##### WORKING DATA

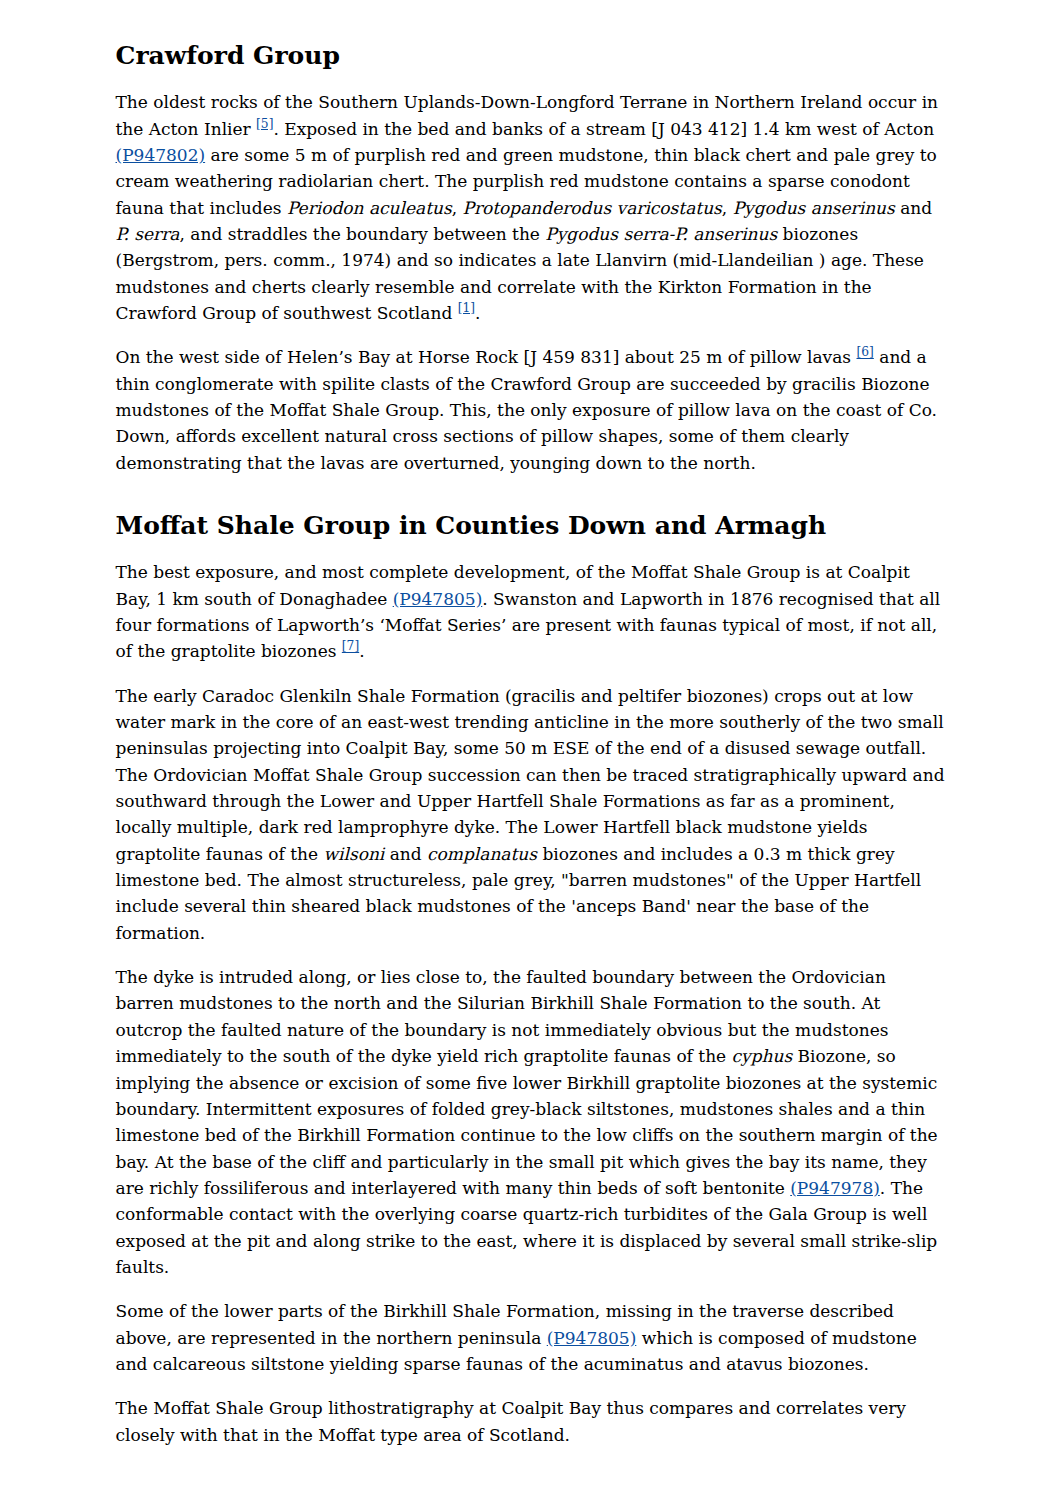Crawford Group
The oldest rocks of the Southern Uplands-Down-Longford Terrane in Northern Ireland occur in the Acton Inlier [5]. Exposed in the bed and banks of a stream [J 043 412] 1.4 km west of Acton (P947802) are some 5 m of purplish red and green mudstone, thin black chert and pale grey to cream weathering radiolarian chert. The purplish red mudstone contains a sparse conodont fauna that includes Periodon aculeatus, Protopanderodus varicostatus, Pygodus anserinus and P. serra, and straddles the boundary between the Pygodus serra-P. anserinus biozones (Bergstrom, pers. comm., 1974) and so indicates a late Llanvirn (mid-Llandeilian ) age. These mudstones and cherts clearly resemble and correlate with the Kirkton Formation in the Crawford Group of southwest Scotland [1].
On the west side of Helen’s Bay at Horse Rock [J 459 831] about 25 m of pillow lavas [6] and a thin conglomerate with spilite clasts of the Crawford Group are succeeded by gracilis Biozone mudstones of the Moffat Shale Group. This, the only exposure of pillow lava on the coast of Co. Down, affords excellent natural cross sections of pillow shapes, some of them clearly demonstrating that the lavas are overturned, younging down to the north.
Moffat Shale Group in Counties Down and Armagh
The best exposure, and most complete development, of the Moffat Shale Group is at Coalpit Bay, 1 km south of Donaghadee (P947805). Swanston and Lapworth in 1876 recognised that all four formations of Lapworth’s ‘Moffat Series’ are present with faunas typical of most, if not all, of the graptolite biozones [7].
The early Caradoc Glenkiln Shale Formation (gracilis and peltifer biozones) crops out at low water mark in the core of an east-west trending anticline in the more southerly of the two small peninsulas projecting into Coalpit Bay, some 50 m ESE of the end of a disused sewage outfall. The Ordovician Moffat Shale Group succession can then be traced stratigraphically upward and southward through the Lower and Upper Hartfell Shale Formations as far as a prominent, locally multiple, dark red lamprophyre dyke. The Lower Hartfell black mudstone yields graptolite faunas of the wilsoni and complanatus biozones and includes a 0.3 m thick grey limestone bed. The almost structureless, pale grey, "barren mudstones" of the Upper Hartfell include several thin sheared black mudstones of the 'anceps Band' near the base of the formation.
The dyke is intruded along, or lies close to, the faulted boundary between the Ordovician barren mudstones to the north and the Silurian Birkhill Shale Formation to the south. At outcrop the faulted nature of the boundary is not immediately obvious but the mudstones immediately to the south of the dyke yield rich graptolite faunas of the cyphus Biozone, so implying the absence or excision of some five lower Birkhill graptolite biozones at the systemic boundary. Intermittent exposures of folded grey-black siltstones, mudstones shales and a thin limestone bed of the Birkhill Formation continue to the low cliffs on the southern margin of the bay. At the base of the cliff and particularly in the small pit which gives the bay its name, they are richly fossiliferous and interlayered with many thin beds of soft bentonite (P947978). The conformable contact with the overlying coarse quartz-rich turbidites of the Gala Group is well exposed at the pit and along strike to the east, where it is displaced by several small strike-slip faults.
Some of the lower parts of the Birkhill Shale Formation, missing in the traverse described above, are represented in the northern peninsula (P947805) which is composed of mudstone and calcareous siltstone yielding sparse faunas of the acuminatus and atavus biozones.
The Moffat Shale Group lithostratigraphy at Coalpit Bay thus compares and correlates very closely with that in the Moffat type area of Scotland.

##########

> YOUR TASK
A verbatim transcription is needed of the lines above, starting at the line with "Moffat Shale Group in" and ending at the line with "The best exposure, and", both included, and of nothing else.

> WRITTEN RESPONSE
Moffat Shale Group in Counties Down and Armagh
The best exposure, and most complete development, of the Moffat Shale Group is at Coalpit Bay, 1 km south of Donaghadee (P947805). Swanston and Lapworth in 1876 recognised that all four formations of Lapworth’s ‘Moffat Series’ are present with faunas typical of most, if not all, of the graptolite biozones [7].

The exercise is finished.